Analis Bank Woori Saudara (BWS), Rully Nova, mengatakan bahwa pelemahan rupiah pada hari ini terpengaruh oleh ketidakpastian mengenai pembicaraan pagu utang pemerintah AS.
“Pelemahan rupiah hari ini dikarenakan index dolar AS yang masih tinggi, masih di atas 103 seiring dengan masih ada risiko ketidakpastian terkait pembicaraan pagu utang pemerintah AS dan pernyataan pejabat The Fed yang beragam mengenai arah kebijakan suku bunga ke depan,” ujar dia di Jakarta, (23/5/2023).
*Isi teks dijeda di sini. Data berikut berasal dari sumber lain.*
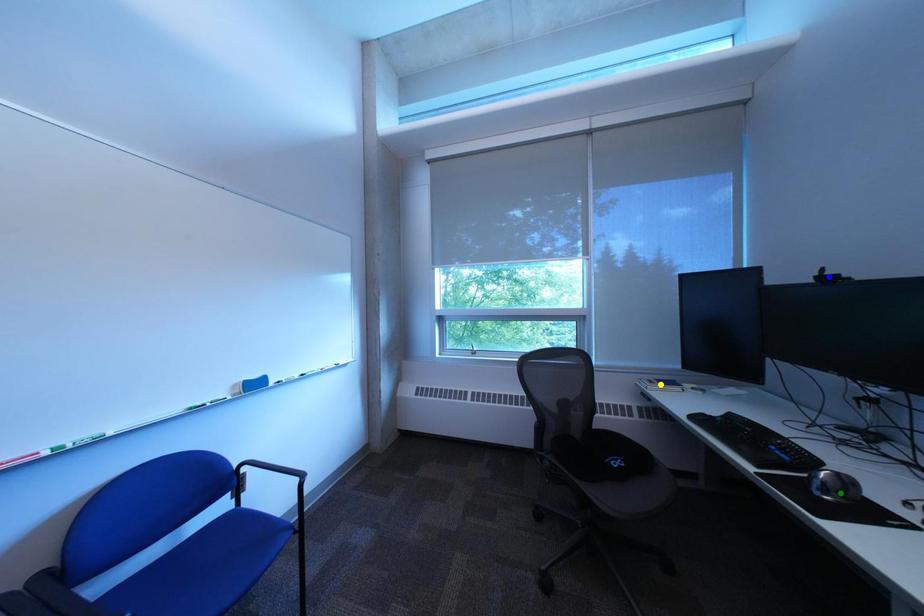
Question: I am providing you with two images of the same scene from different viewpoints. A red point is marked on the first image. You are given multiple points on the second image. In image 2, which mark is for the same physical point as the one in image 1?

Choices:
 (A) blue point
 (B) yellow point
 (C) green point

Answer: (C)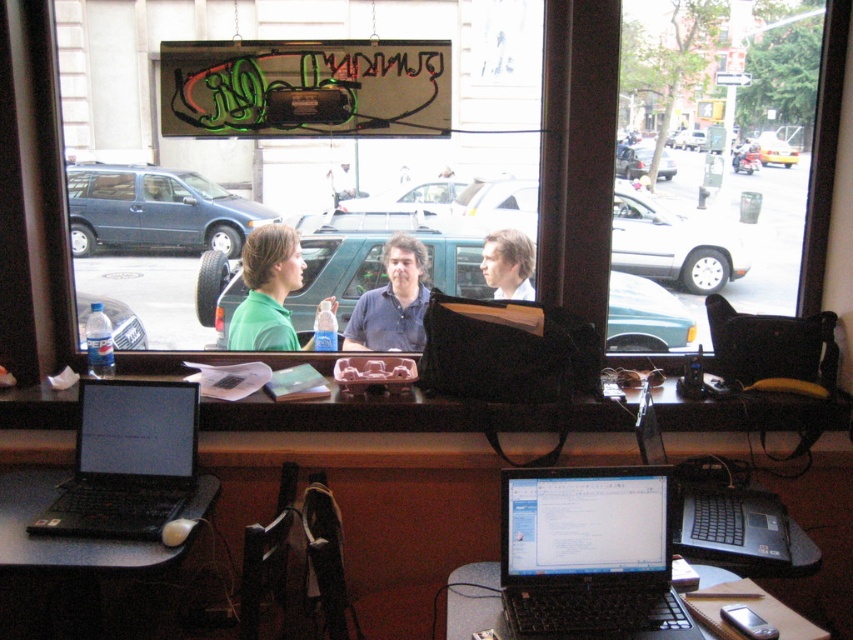
You are a customer entering the cafe and want to sit at the black plastic table at center. However, there is a person with smooth brown hair at center in your way. Can you walk around them to reach the table?

The black plastic table at center is positioned on the right side of smooth brown hair at center, so you can walk around the right side of smooth brown hair at center to reach the black plastic table at center.

You are standing at the counter in the cafe and want to walk to the table outside where the three people are sitting. There are two points marked on the floor at coordinates point (175, 435) and point (347, 324). Which point should you step on first to reach the table?

You should step on point (175, 435) first because it is in front of point (347, 324), meaning it is closer to your starting position at the counter.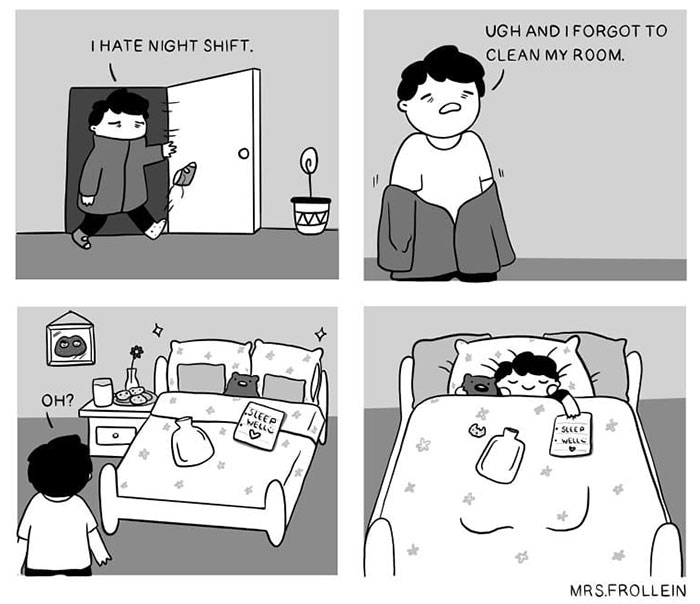
Find the location of a particular element. The image size is (700, 604). pillows is located at coordinates (442, 356), (484, 353), (595, 342), (294, 358), (292, 381), (194, 373), (197, 345).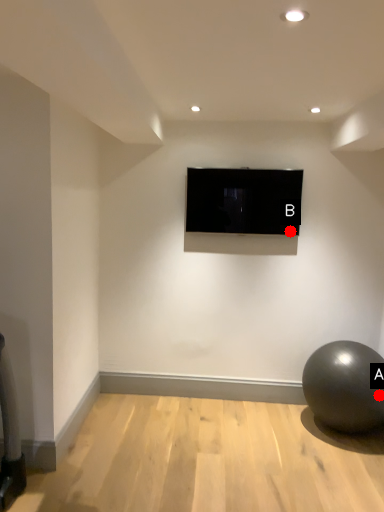
Question: Two points are circled on the image, labeled by A and B beside each circle. Which point appears farthest from the camera in this image?

Choices:
 (A) A is further
 (B) B is further

Answer: (B)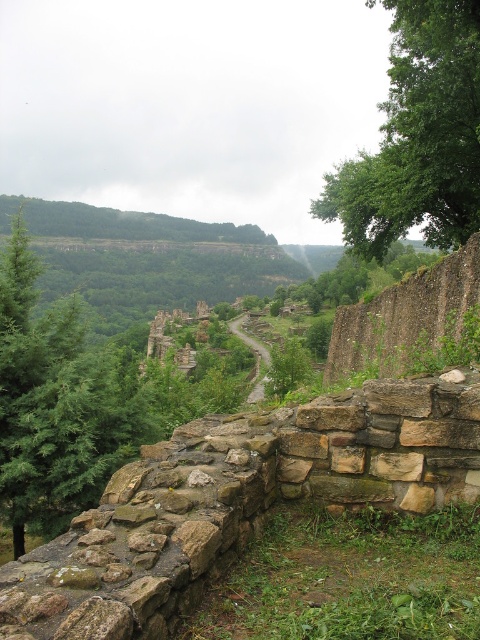
You are standing at the edge of the stone wall and want to walk towards the green leafy tree at upper right. Which direction should you turn to face the brown stone path at center before proceeding?

You should turn to your left to face the brown stone path at center, as the green leafy tree at upper right is located to the right of the brown stone path at center.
Menurut dia, pernyataan beragam yang dikeluarkan antara lain oleh Presiden The Fed ST. Louis James Bullard yang hawkish dan Presiden the Fed Minneapolis Neel Kashkari yang dovish mempengaruhi pelemahan rupiah hari ini.
Selain faktor-faktor global, lanjutnya, faktor domestik juga mempengaruhi kurs rupiah mengingat investor masih menunggu hasil Rapat Dewan Gubernur (RDG) Bank Indonesia (BI) yang akan dimulai dua hari lagi.
“Pelaku pasar memperkirakan BI akan mempertahankan suku bunga saat ini di level 5.75 persen, namun masih mencermati stance kebijakan moneter ke depan dari hasil RDG BI Kamis (25/5),” ucap Rully.
Rupiah hari ini diperkirakan diperdagangkan melemah terhadap dolar AS dengan kisaran Rp14.895-Rp14.950 per dolar AS.